#### Exercise directions
Copy every record below exactly as written, but leave out the pictures.

#### Supplied records
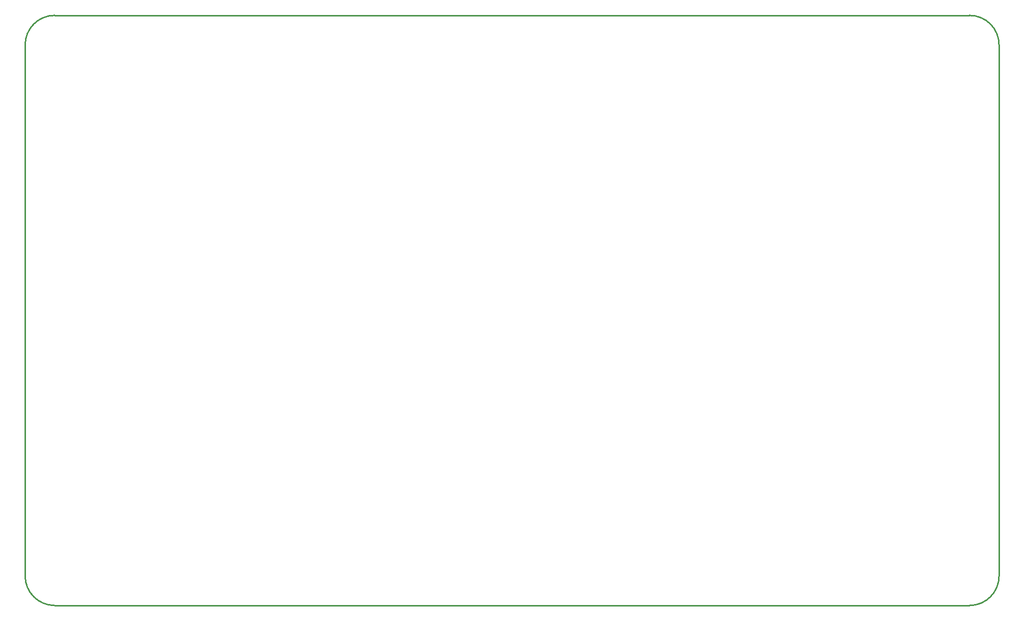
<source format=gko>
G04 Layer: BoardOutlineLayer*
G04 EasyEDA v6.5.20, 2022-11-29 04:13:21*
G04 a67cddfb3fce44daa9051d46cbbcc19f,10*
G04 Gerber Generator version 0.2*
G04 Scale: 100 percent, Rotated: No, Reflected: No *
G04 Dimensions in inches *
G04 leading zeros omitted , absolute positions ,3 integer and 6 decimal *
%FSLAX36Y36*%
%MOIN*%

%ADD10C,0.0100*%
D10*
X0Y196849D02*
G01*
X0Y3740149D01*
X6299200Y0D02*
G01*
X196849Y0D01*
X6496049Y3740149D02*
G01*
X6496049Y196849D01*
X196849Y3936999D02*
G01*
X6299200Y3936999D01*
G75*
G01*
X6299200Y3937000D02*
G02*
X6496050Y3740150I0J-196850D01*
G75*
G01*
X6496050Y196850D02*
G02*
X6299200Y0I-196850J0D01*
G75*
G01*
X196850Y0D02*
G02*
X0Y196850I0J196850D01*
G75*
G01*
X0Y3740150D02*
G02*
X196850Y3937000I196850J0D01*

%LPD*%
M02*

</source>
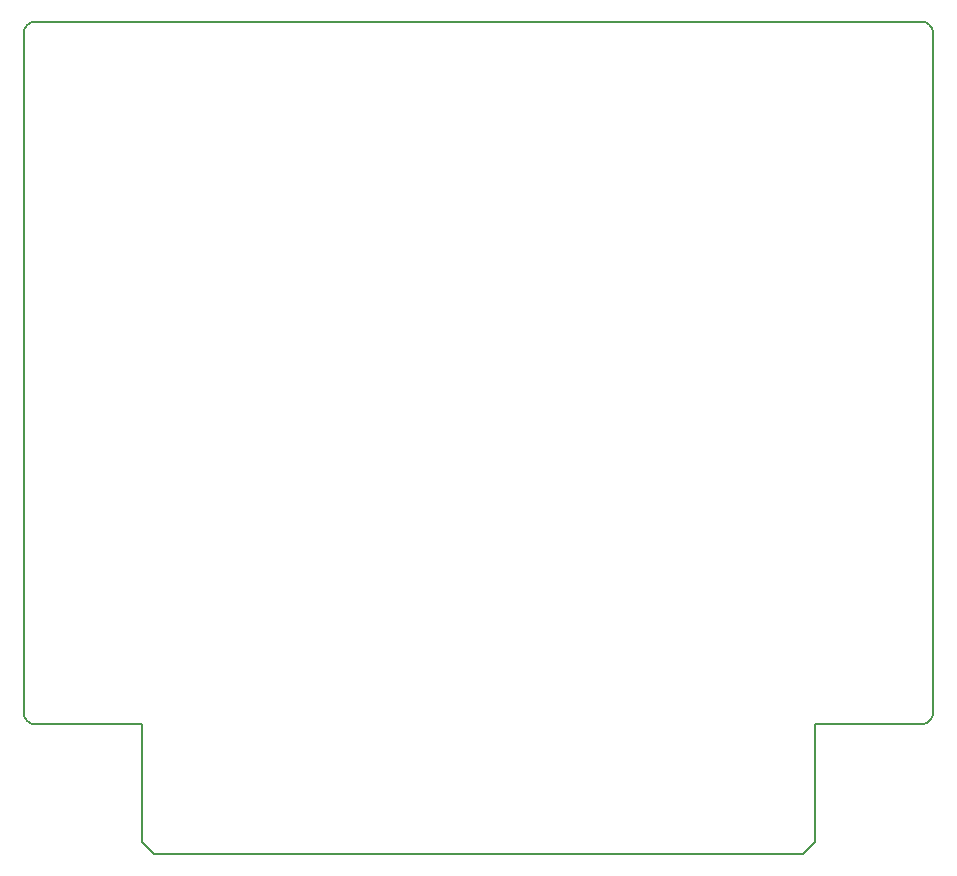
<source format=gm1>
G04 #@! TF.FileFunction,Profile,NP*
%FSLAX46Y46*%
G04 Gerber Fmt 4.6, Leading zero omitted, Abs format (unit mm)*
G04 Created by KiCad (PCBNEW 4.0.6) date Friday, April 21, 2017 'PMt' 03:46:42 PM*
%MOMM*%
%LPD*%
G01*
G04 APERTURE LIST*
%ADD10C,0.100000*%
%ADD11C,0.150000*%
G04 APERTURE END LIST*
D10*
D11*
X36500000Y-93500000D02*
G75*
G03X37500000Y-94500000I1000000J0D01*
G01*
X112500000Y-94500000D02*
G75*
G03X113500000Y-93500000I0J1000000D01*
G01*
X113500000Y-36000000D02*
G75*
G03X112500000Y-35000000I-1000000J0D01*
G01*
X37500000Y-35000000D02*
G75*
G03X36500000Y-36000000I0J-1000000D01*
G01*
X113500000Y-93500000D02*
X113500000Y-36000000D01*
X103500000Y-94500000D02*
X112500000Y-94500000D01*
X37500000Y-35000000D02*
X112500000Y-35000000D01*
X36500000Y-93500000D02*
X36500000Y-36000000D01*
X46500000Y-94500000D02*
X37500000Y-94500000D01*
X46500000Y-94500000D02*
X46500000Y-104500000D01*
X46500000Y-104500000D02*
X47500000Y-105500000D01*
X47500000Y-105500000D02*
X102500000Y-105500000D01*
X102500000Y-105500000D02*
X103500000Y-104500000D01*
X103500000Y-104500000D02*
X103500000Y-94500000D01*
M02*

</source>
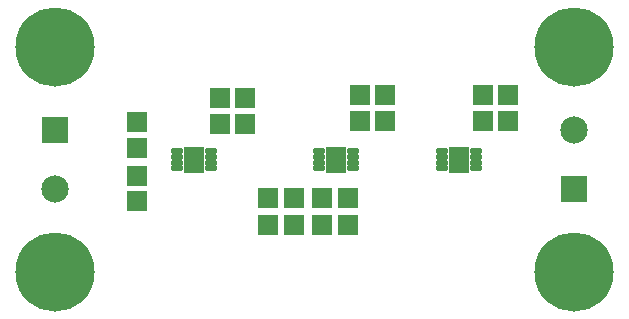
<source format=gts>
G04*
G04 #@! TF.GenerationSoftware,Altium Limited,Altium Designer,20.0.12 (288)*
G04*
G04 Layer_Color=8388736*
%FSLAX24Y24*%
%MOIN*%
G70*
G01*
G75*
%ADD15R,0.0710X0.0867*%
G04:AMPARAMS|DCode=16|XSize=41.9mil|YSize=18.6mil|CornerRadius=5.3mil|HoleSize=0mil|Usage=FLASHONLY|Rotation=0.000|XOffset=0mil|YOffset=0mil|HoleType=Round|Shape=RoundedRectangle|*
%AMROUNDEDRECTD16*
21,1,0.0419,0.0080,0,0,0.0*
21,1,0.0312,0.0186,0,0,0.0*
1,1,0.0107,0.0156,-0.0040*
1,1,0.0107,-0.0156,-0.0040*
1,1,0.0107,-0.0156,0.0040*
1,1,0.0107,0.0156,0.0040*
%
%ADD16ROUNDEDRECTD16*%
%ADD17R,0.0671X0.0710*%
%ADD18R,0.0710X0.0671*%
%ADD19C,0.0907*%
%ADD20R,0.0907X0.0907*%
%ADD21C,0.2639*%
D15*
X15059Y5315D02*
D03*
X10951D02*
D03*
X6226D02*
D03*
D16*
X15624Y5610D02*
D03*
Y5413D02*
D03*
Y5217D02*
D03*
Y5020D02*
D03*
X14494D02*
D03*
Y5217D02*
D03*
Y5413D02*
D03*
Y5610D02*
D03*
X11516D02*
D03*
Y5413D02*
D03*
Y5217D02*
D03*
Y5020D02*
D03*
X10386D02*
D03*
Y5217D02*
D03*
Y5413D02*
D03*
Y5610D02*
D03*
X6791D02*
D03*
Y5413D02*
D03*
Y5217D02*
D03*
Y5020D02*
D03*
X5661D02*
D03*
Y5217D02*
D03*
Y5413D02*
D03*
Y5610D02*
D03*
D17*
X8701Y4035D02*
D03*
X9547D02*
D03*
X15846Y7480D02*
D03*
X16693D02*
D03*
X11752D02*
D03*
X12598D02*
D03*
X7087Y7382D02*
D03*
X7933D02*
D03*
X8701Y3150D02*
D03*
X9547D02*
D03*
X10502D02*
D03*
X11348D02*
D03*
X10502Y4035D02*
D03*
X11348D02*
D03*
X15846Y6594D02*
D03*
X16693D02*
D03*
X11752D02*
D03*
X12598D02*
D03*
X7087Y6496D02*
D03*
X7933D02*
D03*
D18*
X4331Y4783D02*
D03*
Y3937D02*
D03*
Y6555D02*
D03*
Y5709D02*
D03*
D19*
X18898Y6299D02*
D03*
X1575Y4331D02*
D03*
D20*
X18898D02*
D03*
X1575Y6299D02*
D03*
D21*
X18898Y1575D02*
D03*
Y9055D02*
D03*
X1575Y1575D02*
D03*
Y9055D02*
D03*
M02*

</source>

#### Task response
<source format=gko>
G04 Layer: BoardOutlineLayer*
G04 EasyEDA v6.5.20, 2022-11-29 04:13:21*
G04 a67cddfb3fce44daa9051d46cbbcc19f,10*
G04 Gerber Generator version 0.2*
G04 Scale: 100 percent, Rotated: No, Reflected: No *
G04 Dimensions in inches *
G04 leading zeros omitted , absolute positions ,3 integer and 6 decimal *
%FSLAX36Y36*%
%MOIN*%

%ADD10C,0.0100*%
D10*
X0Y196849D02*
G01*
X0Y3740149D01*
X6299200Y0D02*
G01*
X196849Y0D01*
X6496049Y3740149D02*
G01*
X6496049Y196849D01*
X196849Y3936999D02*
G01*
X6299200Y3936999D01*
G75*
G01*
X6299200Y3937000D02*
G02*
X6496050Y3740150I0J-196850D01*
G75*
G01*
X6496050Y196850D02*
G02*
X6299200Y0I-196850J0D01*
G75*
G01*
X196850Y0D02*
G02*
X0Y196850I0J196850D01*
G75*
G01*
X0Y3740150D02*
G02*
X196850Y3937000I196850J0D01*

%LPD*%
M02*

</source>
<source format=gm1>
G04 #@! TF.FileFunction,Profile,NP*
%FSLAX46Y46*%
G04 Gerber Fmt 4.6, Leading zero omitted, Abs format (unit mm)*
G04 Created by KiCad (PCBNEW 4.0.6) date Friday, April 21, 2017 'PMt' 03:46:42 PM*
%MOMM*%
%LPD*%
G01*
G04 APERTURE LIST*
%ADD10C,0.100000*%
%ADD11C,0.150000*%
G04 APERTURE END LIST*
D10*
D11*
X36500000Y-93500000D02*
G75*
G03X37500000Y-94500000I1000000J0D01*
G01*
X112500000Y-94500000D02*
G75*
G03X113500000Y-93500000I0J1000000D01*
G01*
X113500000Y-36000000D02*
G75*
G03X112500000Y-35000000I-1000000J0D01*
G01*
X37500000Y-35000000D02*
G75*
G03X36500000Y-36000000I0J-1000000D01*
G01*
X113500000Y-93500000D02*
X113500000Y-36000000D01*
X103500000Y-94500000D02*
X112500000Y-94500000D01*
X37500000Y-35000000D02*
X112500000Y-35000000D01*
X36500000Y-93500000D02*
X36500000Y-36000000D01*
X46500000Y-94500000D02*
X37500000Y-94500000D01*
X46500000Y-94500000D02*
X46500000Y-104500000D01*
X46500000Y-104500000D02*
X47500000Y-105500000D01*
X47500000Y-105500000D02*
X102500000Y-105500000D01*
X102500000Y-105500000D02*
X103500000Y-104500000D01*
X103500000Y-104500000D02*
X103500000Y-94500000D01*
M02*

</source>
<source format=gts>
G04*
G04 #@! TF.GenerationSoftware,Altium Limited,Altium Designer,20.0.12 (288)*
G04*
G04 Layer_Color=8388736*
%FSLAX24Y24*%
%MOIN*%
G70*
G01*
G75*
%ADD15R,0.0710X0.0867*%
G04:AMPARAMS|DCode=16|XSize=41.9mil|YSize=18.6mil|CornerRadius=5.3mil|HoleSize=0mil|Usage=FLASHONLY|Rotation=0.000|XOffset=0mil|YOffset=0mil|HoleType=Round|Shape=RoundedRectangle|*
%AMROUNDEDRECTD16*
21,1,0.0419,0.0080,0,0,0.0*
21,1,0.0312,0.0186,0,0,0.0*
1,1,0.0107,0.0156,-0.0040*
1,1,0.0107,-0.0156,-0.0040*
1,1,0.0107,-0.0156,0.0040*
1,1,0.0107,0.0156,0.0040*
%
%ADD16ROUNDEDRECTD16*%
%ADD17R,0.0671X0.0710*%
%ADD18R,0.0710X0.0671*%
%ADD19C,0.0907*%
%ADD20R,0.0907X0.0907*%
%ADD21C,0.2639*%
D15*
X15059Y5315D02*
D03*
X10951D02*
D03*
X6226D02*
D03*
D16*
X15624Y5610D02*
D03*
Y5413D02*
D03*
Y5217D02*
D03*
Y5020D02*
D03*
X14494D02*
D03*
Y5217D02*
D03*
Y5413D02*
D03*
Y5610D02*
D03*
X11516D02*
D03*
Y5413D02*
D03*
Y5217D02*
D03*
Y5020D02*
D03*
X10386D02*
D03*
Y5217D02*
D03*
Y5413D02*
D03*
Y5610D02*
D03*
X6791D02*
D03*
Y5413D02*
D03*
Y5217D02*
D03*
Y5020D02*
D03*
X5661D02*
D03*
Y5217D02*
D03*
Y5413D02*
D03*
Y5610D02*
D03*
D17*
X8701Y4035D02*
D03*
X9547D02*
D03*
X15846Y7480D02*
D03*
X16693D02*
D03*
X11752D02*
D03*
X12598D02*
D03*
X7087Y7382D02*
D03*
X7933D02*
D03*
X8701Y3150D02*
D03*
X9547D02*
D03*
X10502D02*
D03*
X11348D02*
D03*
X10502Y4035D02*
D03*
X11348D02*
D03*
X15846Y6594D02*
D03*
X16693D02*
D03*
X11752D02*
D03*
X12598D02*
D03*
X7087Y6496D02*
D03*
X7933D02*
D03*
D18*
X4331Y4783D02*
D03*
Y3937D02*
D03*
Y6555D02*
D03*
Y5709D02*
D03*
D19*
X18898Y6299D02*
D03*
X1575Y4331D02*
D03*
D20*
X18898D02*
D03*
X1575Y6299D02*
D03*
D21*
X18898Y1575D02*
D03*
Y9055D02*
D03*
X1575Y1575D02*
D03*
Y9055D02*
D03*
M02*

</source>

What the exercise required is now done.